• _Your task_
Reproduce the passage of the Snow License Manager installation text that lies between "Installation" and "Principal Name (UPN).", inclusive, word for word.

• _Document passage_
────────────────────
Installation
Configure the web.config file
-
On your Snow License Manager application server, open C:\Program Files\Snow Software\Snow License Manager\Web\web.config.
-
Change these settings in the <appSettings> section:
<add key="UseWindowsAuthentication" value="true" />
<add key="LDAPUrl" value="[FQDN]" />
-
To enable automatic creation of users while using Active Directory integration together with Federated Authentication or to enable Automatic deletion of obsolete users, optionally change these settings in the <appSettings> section:
noteThe ADServiceAccountName is the [domain]\[sAMAccountName] or the User Principal Name (UPN).
<add key="ADServiceAccountName" value="[The name of the Active Directory service account]" />
<add key="ADServiceAccountPassword" value="[The password for the Active Directory service account]" />
For more information on how to correctly enable Windows Authentication in Snow License Manager, see Setting Up Windows Authentication. This is especially important when using the REST API of Snow License Manager, for example, together with Productivity Optimizer (formerly Automation Platform).
An LDAPUrl is required to read the names of Active Directory groups. An LDAPUrl example value is domaincontroller.company.local. This must be the relative Active Directory URL from where groups and users are read.
────────────────────
• _Provided material_

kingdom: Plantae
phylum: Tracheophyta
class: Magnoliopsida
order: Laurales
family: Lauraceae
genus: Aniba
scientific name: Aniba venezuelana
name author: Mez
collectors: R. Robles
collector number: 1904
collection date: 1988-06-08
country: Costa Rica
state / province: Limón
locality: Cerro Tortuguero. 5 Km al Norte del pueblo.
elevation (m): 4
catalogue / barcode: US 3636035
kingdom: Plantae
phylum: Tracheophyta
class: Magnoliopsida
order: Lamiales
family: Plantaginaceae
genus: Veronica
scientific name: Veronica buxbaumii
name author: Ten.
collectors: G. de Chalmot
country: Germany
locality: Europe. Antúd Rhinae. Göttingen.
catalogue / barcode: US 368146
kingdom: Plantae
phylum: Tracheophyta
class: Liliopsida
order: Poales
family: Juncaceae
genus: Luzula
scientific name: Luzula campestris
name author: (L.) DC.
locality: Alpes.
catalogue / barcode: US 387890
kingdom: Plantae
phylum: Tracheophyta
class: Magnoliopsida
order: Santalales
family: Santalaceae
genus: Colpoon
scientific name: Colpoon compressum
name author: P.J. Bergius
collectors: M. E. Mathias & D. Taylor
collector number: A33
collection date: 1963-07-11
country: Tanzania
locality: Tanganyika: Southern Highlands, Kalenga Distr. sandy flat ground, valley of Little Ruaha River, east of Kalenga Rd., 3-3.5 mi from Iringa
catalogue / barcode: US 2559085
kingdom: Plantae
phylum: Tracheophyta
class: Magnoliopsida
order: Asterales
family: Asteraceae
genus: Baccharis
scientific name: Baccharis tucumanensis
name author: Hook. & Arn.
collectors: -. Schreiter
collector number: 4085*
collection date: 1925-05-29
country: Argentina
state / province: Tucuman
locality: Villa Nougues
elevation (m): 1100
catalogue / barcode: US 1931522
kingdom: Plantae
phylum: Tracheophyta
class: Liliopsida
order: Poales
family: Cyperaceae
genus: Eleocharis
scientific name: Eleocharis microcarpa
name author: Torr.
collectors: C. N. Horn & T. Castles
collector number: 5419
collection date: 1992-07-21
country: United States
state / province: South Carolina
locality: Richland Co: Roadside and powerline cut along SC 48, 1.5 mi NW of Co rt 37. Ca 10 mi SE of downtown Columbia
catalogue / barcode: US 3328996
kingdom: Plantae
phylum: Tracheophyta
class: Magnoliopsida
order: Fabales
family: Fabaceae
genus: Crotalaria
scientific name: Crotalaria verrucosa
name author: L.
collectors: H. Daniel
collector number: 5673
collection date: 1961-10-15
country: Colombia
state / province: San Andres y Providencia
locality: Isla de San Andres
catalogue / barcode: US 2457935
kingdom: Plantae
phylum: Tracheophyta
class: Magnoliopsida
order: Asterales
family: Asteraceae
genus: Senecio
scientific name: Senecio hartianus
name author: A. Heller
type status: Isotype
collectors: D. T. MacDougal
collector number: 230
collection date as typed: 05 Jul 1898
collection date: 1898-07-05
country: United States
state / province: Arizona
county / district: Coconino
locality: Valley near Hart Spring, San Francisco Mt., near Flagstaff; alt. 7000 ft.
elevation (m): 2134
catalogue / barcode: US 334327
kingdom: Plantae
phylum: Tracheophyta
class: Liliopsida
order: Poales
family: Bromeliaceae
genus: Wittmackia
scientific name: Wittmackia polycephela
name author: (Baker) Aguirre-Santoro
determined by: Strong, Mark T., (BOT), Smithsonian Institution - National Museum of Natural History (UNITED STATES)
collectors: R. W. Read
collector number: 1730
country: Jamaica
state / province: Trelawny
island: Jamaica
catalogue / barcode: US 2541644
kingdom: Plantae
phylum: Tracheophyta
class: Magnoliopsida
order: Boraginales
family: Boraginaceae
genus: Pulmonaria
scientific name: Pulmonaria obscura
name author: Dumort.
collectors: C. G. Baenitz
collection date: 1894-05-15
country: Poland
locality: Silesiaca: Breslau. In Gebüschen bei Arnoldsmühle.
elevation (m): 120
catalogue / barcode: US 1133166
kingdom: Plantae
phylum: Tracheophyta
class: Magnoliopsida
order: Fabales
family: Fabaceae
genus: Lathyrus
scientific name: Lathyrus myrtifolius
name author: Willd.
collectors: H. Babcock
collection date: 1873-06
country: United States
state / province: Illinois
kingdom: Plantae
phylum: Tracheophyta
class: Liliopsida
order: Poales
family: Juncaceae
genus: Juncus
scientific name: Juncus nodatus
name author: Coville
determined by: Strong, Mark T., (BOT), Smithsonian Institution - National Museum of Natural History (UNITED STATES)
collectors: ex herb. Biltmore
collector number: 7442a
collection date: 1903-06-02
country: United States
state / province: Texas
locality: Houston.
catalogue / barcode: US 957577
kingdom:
────────────────────
• _Result of the exercise_
Installation
Configure the web.config file
-
On your Snow License Manager application server, open C:\Program Files\Snow Software\Snow License Manager\Web\web.config.
-
Change these settings in the <appSettings> section:
<add key="UseWindowsAuthentication" value="true" />
<add key="LDAPUrl" value="[FQDN]" />
-
To enable automatic creation of users while using Active Directory integration together with Federated Authentication or to enable Automatic deletion of obsolete users, optionally change these settings in the <appSettings> section:
noteThe ADServiceAccountName is the [domain]\[sAMAccountName] or the User Principal Name (UPN).